■ GOAL: Recast every line of the material below as a JSON list of strings, one string per line, and omit any blank lines.

==== DATA PROVIDED ====

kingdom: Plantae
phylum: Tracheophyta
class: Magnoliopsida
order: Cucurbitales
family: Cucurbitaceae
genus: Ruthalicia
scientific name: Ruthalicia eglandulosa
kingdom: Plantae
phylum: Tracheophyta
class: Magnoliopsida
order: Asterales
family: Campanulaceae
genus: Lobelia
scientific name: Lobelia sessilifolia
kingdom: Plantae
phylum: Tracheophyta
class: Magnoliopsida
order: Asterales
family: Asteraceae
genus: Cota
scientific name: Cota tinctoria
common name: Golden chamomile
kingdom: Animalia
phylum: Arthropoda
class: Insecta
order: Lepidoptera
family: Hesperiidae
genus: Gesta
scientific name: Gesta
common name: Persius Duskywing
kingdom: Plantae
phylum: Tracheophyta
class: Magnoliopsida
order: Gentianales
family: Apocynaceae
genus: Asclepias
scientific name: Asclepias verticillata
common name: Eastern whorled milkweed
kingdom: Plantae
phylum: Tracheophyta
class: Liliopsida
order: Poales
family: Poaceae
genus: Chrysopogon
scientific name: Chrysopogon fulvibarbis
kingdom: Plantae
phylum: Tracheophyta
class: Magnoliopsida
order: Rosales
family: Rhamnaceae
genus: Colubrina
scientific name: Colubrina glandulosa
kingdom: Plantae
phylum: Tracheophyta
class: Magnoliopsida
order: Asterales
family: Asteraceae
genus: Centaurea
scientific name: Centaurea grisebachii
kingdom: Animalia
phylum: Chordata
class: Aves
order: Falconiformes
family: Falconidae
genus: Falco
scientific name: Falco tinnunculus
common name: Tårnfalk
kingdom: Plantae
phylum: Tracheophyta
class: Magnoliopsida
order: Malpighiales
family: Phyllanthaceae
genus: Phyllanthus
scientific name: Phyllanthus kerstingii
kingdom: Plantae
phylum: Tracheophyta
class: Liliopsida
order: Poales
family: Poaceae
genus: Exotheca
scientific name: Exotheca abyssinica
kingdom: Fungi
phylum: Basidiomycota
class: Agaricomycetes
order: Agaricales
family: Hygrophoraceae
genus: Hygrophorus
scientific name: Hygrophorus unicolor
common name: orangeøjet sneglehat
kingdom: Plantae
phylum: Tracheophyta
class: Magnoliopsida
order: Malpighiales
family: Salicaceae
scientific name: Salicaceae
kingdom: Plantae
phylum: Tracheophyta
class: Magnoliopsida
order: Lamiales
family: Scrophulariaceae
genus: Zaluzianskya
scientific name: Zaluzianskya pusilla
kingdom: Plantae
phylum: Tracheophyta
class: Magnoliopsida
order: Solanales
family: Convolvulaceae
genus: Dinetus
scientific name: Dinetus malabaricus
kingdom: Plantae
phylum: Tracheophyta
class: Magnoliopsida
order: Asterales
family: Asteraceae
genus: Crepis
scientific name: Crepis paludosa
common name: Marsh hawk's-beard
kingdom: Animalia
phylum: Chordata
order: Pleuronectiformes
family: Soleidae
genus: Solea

====

■ OUTPUT:
[
  "kingdom: Plantae",
  "phylum: Tracheophyta",
  "class: Magnoliopsida",
  "order: Cucurbitales",
  "family: Cucurbitaceae",
  "genus: Ruthalicia",
  "scientific name: Ruthalicia eglandulosa",
  "kingdom: Plantae",
  "phylum: Tracheophyta",
  "class: Magnoliopsida",
  "order: Asterales",
  "family: Campanulaceae",
  "genus: Lobelia",
  "scientific name: Lobelia sessilifolia",
  "kingdom: Plantae",
  "phylum: Tracheophyta",
  "class: Magnoliopsida",
  "order: Asterales",
  "family: Asteraceae",
  "genus: Cota",
  "scientific name: Cota tinctoria",
  "common name: Golden chamomile",
  "kingdom: Animalia",
  "phylum: Arthropoda",
  "class: Insecta",
  "order: Lepidoptera",
  "family: Hesperiidae",
  "genus: Gesta",
  "scientific name: Gesta",
  "common name: Persius Duskywing",
  "kingdom: Plantae",
  "phylum: Tracheophyta",
  "class: Magnoliopsida",
  "order: Gentianales",
  "family: Apocynaceae",
  "genus: Asclepias",
  "scientific name: Asclepias verticillata",
  "common name: Eastern whorled milkweed",
  "kingdom: Plantae",
  "phylum: Tracheophyta",
  "class: Liliopsida",
  "order: Poales",
  "family: Poaceae",
  "genus: Chrysopogon",
  "scientific name: Chrysopogon fulvibarbis",
  "kingdom: Plantae",
  "phylum: Tracheophyta",
  "class: Magnoliopsida",
  "order: Rosales",
  "family: Rhamnaceae",
  "genus: Colubrina",
  "scientific name: Colubrina glandulosa",
  "kingdom: Plantae",
  "phylum: Tracheophyta",
  "class: Magnoliopsida",
  "order: Asterales",
  "family: Asteraceae",
  "genus: Centaurea",
  "scientific name: Centaurea grisebachii",
  "kingdom: Animalia",
  "phylum: Chordata",
  "class: Aves",
  "order: Falconiformes",
  "family: Falconidae",
  "genus: Falco",
  "scientific name: Falco tinnunculus",
  "common name: Tårnfalk",
  "kingdom: Plantae",
  "phylum: Tracheophyta",
  "class: Magnoliopsida",
  "order: Malpighiales",
  "family: Phyllanthaceae",
  "genus: Phyllanthus",
  "scientific name: Phyllanthus kerstingii",
  "kingdom: Plantae",
  "phylum: Tracheophyta",
  "class: Liliopsida",
  "order: Poales",
  "family: Poaceae",
  "genus: Exotheca",
  "scientific name: Exotheca abyssinica",
  "kingdom: Fungi",
  "phylum: Basidiomycota",
  "class: Agaricomycetes",
  "order: Agaricales",
  "family: Hygrophoraceae",
  "genus: Hygrophorus",
  "scientific name: Hygrophorus unicolor",
  "common name: orangeøjet sneglehat",
  "kingdom: Plantae",
  "phylum: Tracheophyta",
  "class: Magnoliopsida",
  "order: Malpighiales",
  "family: Salicaceae",
  "scientific name: Salicaceae",
  "kingdom: Plantae",
  "phylum: Tracheophyta",
  "class: Magnoliopsida",
  "order: Lamiales",
  "family: Scrophulariaceae",
  "genus: Zaluzianskya",
  "scientific name: Zaluzianskya pusilla",
  "kingdom: Plantae",
  "phylum: Tracheophyta",
  "class: Magnoliopsida",
  "order: Solanales",
  "family: Convolvulaceae",
  "genus: Dinetus",
  "scientific name: Dinetus malabaricus",
  "kingdom: Plantae",
  "phylum: Tracheophyta",
  "class: Magnoliopsida",
  "order: Asterales",
  "family: Asteraceae",
  "genus: Crepis",
  "scientific name: Crepis paludosa",
  "common name: Marsh hawk's-beard",
  "kingdom: Animalia",
  "phylum: Chordata",
  "order: Pleuronectiformes",
  "family: Soleidae",
  "genus: Solea"
]